Les avis divergent sur le moment précis où Gabrielle Chanel introduisit la marinière comme élément du vêtement féminin. Et les avis divergent aussi pour savoir de quoi il était au juste question : une veste avec un col marin, qui apparaît très tôt dans ses collections, ou bien ce tricot rayé bleu et blanc emprunté aux matelots de la Marine nationale. C’est en 1858 que la marinière avec sa stricte définition, 21 rayures blanches, 20 bleues larges de 10 millimètres, à manches longues, avait été adoptée.
Mais les biographes s’accordent bien sur certains faits, tout à fait établis. Née en 1883 à Saumur, orpheline, elle a appris le métier de couseuse chez les dames chanoinesses de Moulins et, à 20 ans, a commencé à travailler à la Maison Grampayre, ateliers spécialisés en trousseaux et layettes. Désireuse de « s’en sortir », elle s’essaye au café concert toujours à Moulins, où est stationné le 10ème régiment de chasseurs à cheval, dont les officiers la surnomment bientôt Coco. Commence alors son ascension, qui sera favorisée par Arthur Capel, surnommé Boy, homme d’affaires anglais dont elle devient la compagne et qui lui apporte les moyens nécessaires à l’ouverture d’un salon de modiste au 31 rue Cambon à Paris, sous le nom de Chanel Modes. Nous sommes en 1910 et les dames de la bonne société apprécient vivement les chapeaux qu’elle crée, sophistiqués certes, mais simples.
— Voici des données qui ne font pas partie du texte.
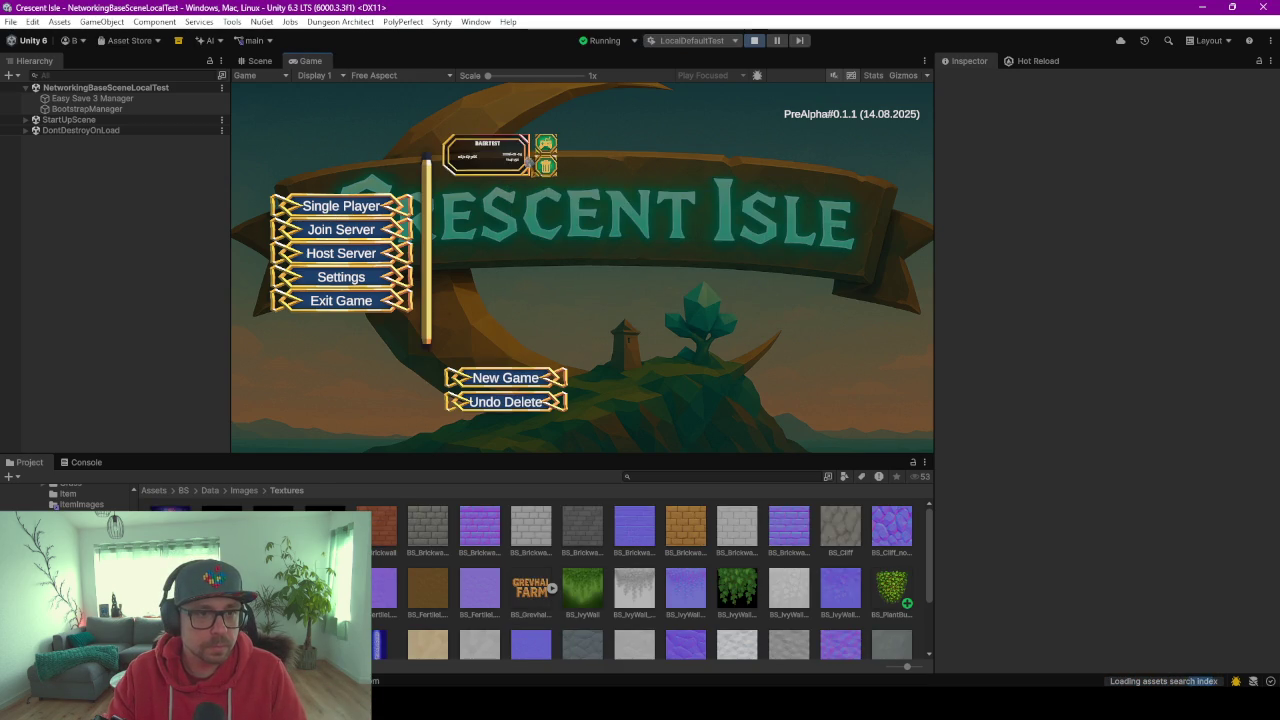
click(543, 150)
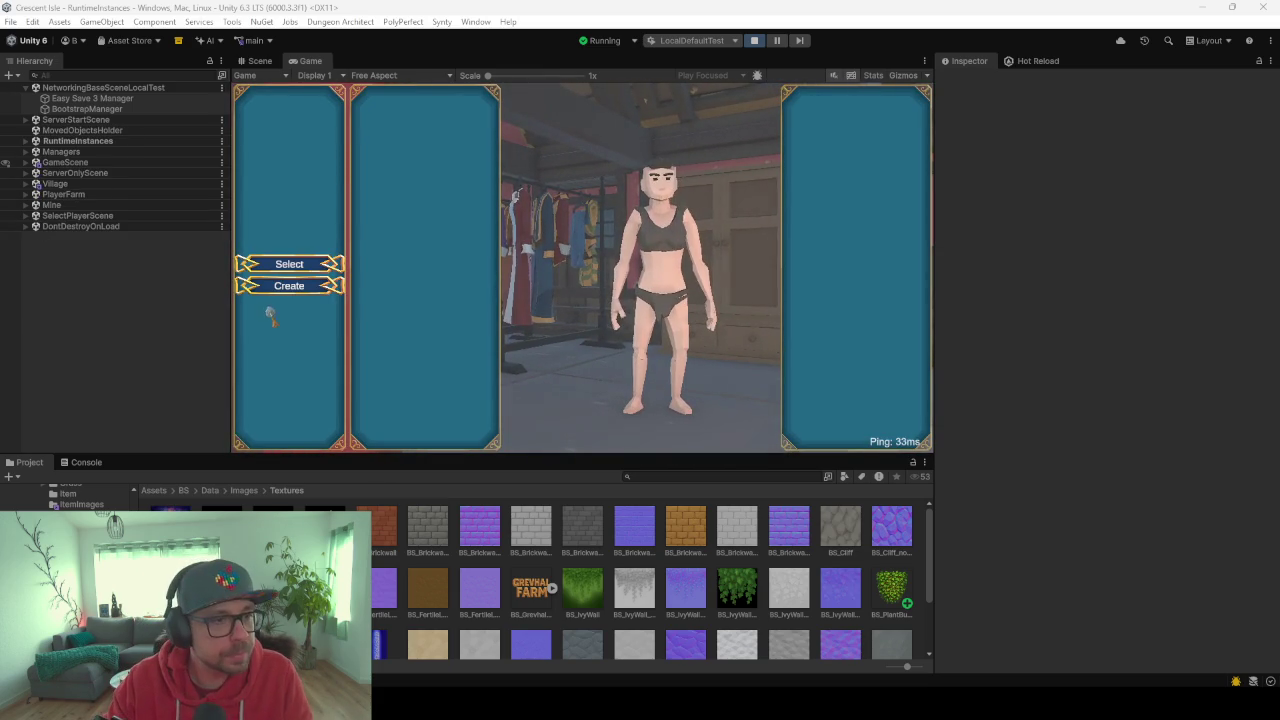
click(375, 75)
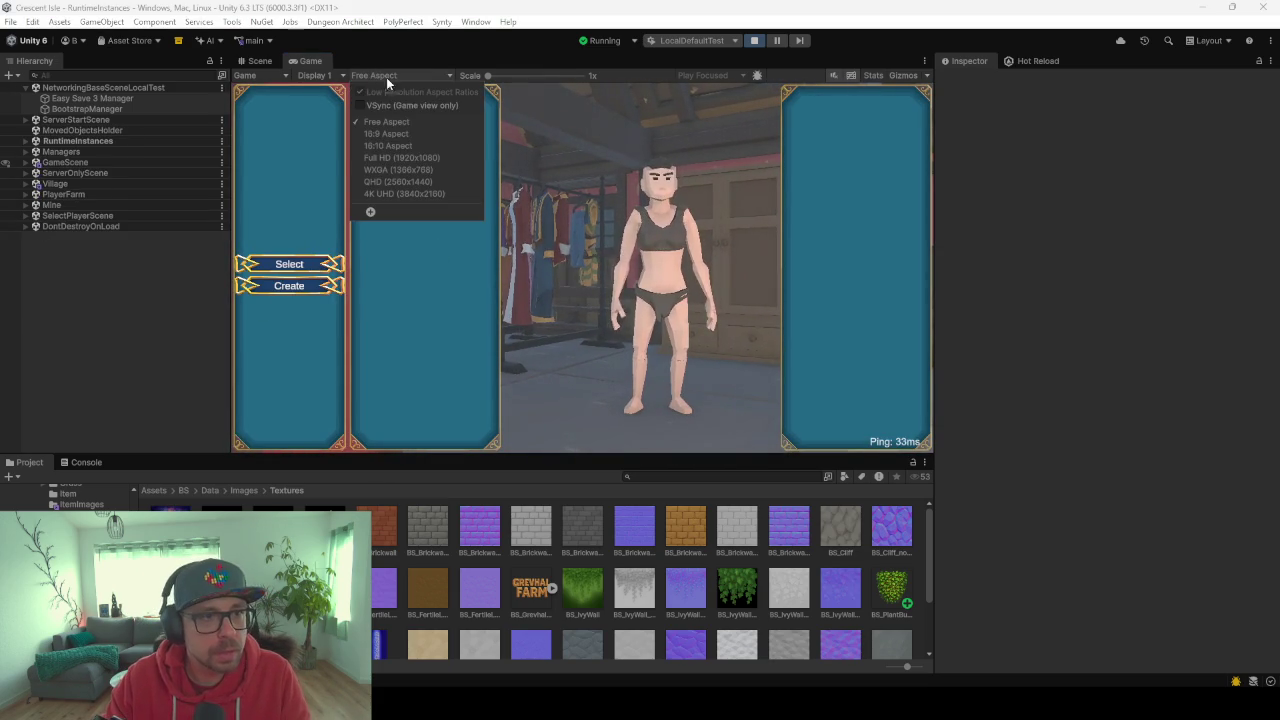
click(418, 158)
Alors, pourquoi 1913 est-elle une date si importante dans la vie de Coco Chanel ? Cet été là, Boy Capel loue une boutique à Deauville entre le casino et l’hôtel Normandy, tout récemment ouvert dans la station balnéaire qui connait alors sa renaissance, après sa création sous le second Empire. Une toute petite partie de la société – les vacances n’existent pas pour le peuple, sauf pour les fonctionnaires mais ils ne sont pas assez fortunés – y vient en villégiature - prolongement mondain de la vie parisienne telle que Proust a pu le décrire, en particulier dans « A l’ombre des jeunes filles en fleur » -. Et la boutique ainsi ouverte, dans ce lieu stratégique, n’est plus appelée Chanel Modes mais Gabrielle Chanel. Bientôt en effet, il n’y est plus question de chapeaux mais bien de vêtements décontractés, de sportswear où le corps est à la fois plus à l’aise et, c’est là le point, dans un statut différent pour la femme.
Et c’est comme cela qu’intervient la marinière le succès est immédiat et immense. Et c’est la guerre qui l’accroît encore. Faisant de nécessité vertu et le tissu manquant, Coco Chanel va tailler des robes de sport à partir des maillots de garçon d’écurie en jersey, ces tricots de corps pour les soldats. Elle généralise donc la marinière, elle supprime la taille, raccourcit les jupes, donne du confort. Tout cela pour les femmes de l’aristocratie. Mais, pendant la guerre, toutes les femmes, qui remplacent les hommes au travail, changent de statut, et c’est une petite révolution qui commence.